Nuclear families often have annual holiday traditions. A family may spend each Thanksgiving with paternal grandparents, Easter with a favorite uncle and Christmas Eve at church services with maternal grandparents. Kids look forward to these annual traditions.

However, if parents divorce, kids are split, often into alternating holidays. A traditional holiday parenting schedule may look something like this:

  • Easter: even years with mom, odd years with dad 9 am to 6 pm
  • July 4th: even years with dad, odd years with mom 9 am overnight to 9 am
  • Halloween: even years with mom, odd years with dad 9 am overnight to 9 am
  • Thanksgiving: even years with dad, odd years with mom 9 am to 6 pm
  • Christmas Eve: even years with mom, odd years with dad 12 pm overnight to 12 pm
  • Christmas Day: even years with dad, odd years with mom 12 pm overnight to 12 pm

While this schedule may provide the opportunity to have holiday time every two years with their children, it does not have the continuity the children were used to before the divorce.

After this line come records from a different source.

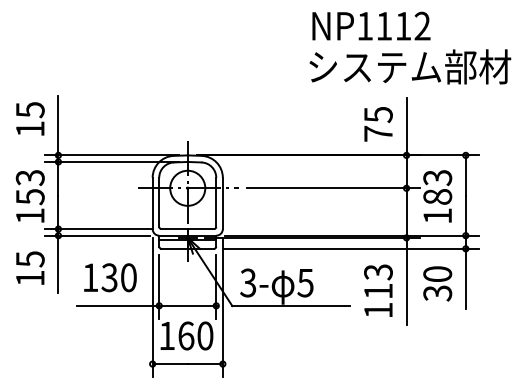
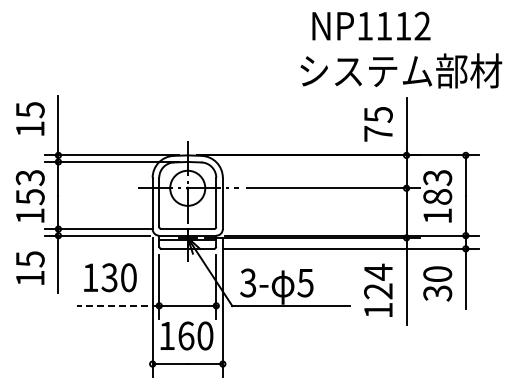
text at (410, 66) position: (410, 66) -> (401, 70)
text at (378, 281): 113 -> 124
line at (117, 305): solid -> dashed
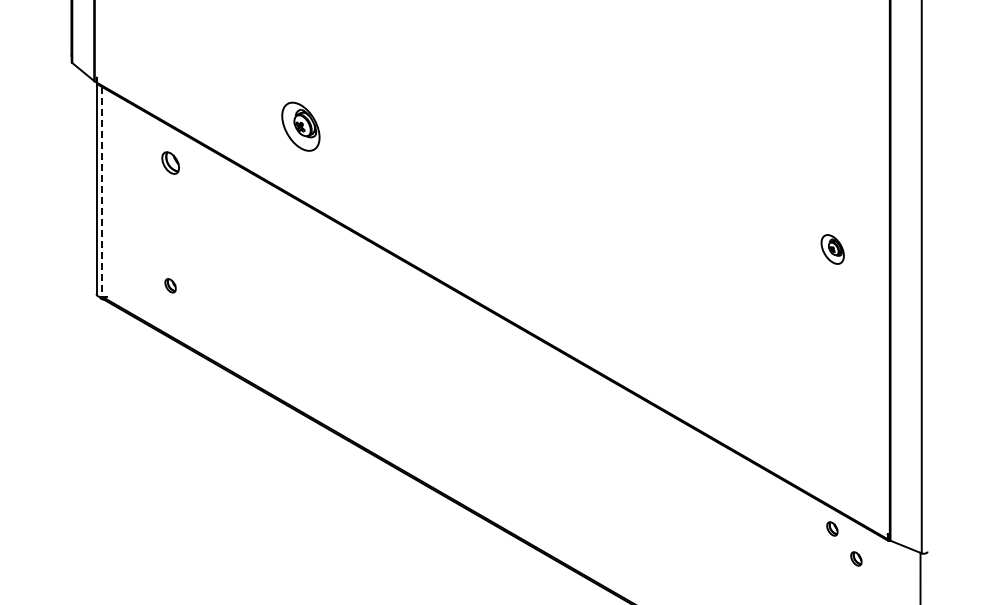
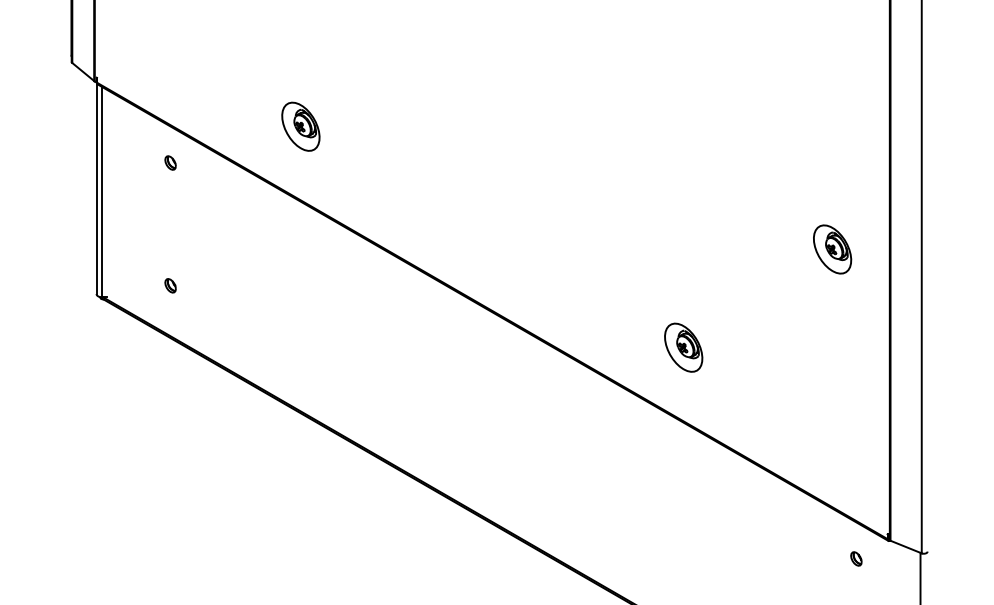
part at (170, 162) size: 19x24 px -> 13x16 px
line at (101, 192): dashed -> solid
part at (832, 249) size: 25x31 px -> 40x51 px
part at (683, 347): none -> present
part at (832, 528): present -> none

I had a client suggest an idea that I thought was brilliant. Instead of alternating, each parent would have set holidays. Under this idea, the kids could enjoy 4th of July every year at mom’s family’s summer camp, host dad’s family for turkey and football on Thanksgiving and continue going to church on Christmas Eve with their maternal grandparents. The parents could still alternate the Christmas overnight, but maintain a consistent, fixed schedule for the remaining holiday time. The parent who does not have parenting time on a holiday can still plan celebrations around a holiday. For example, the non-holiday parent can bring the children to an Easter egg hunt, fireworks, or a haunted house adventure during their parenting time.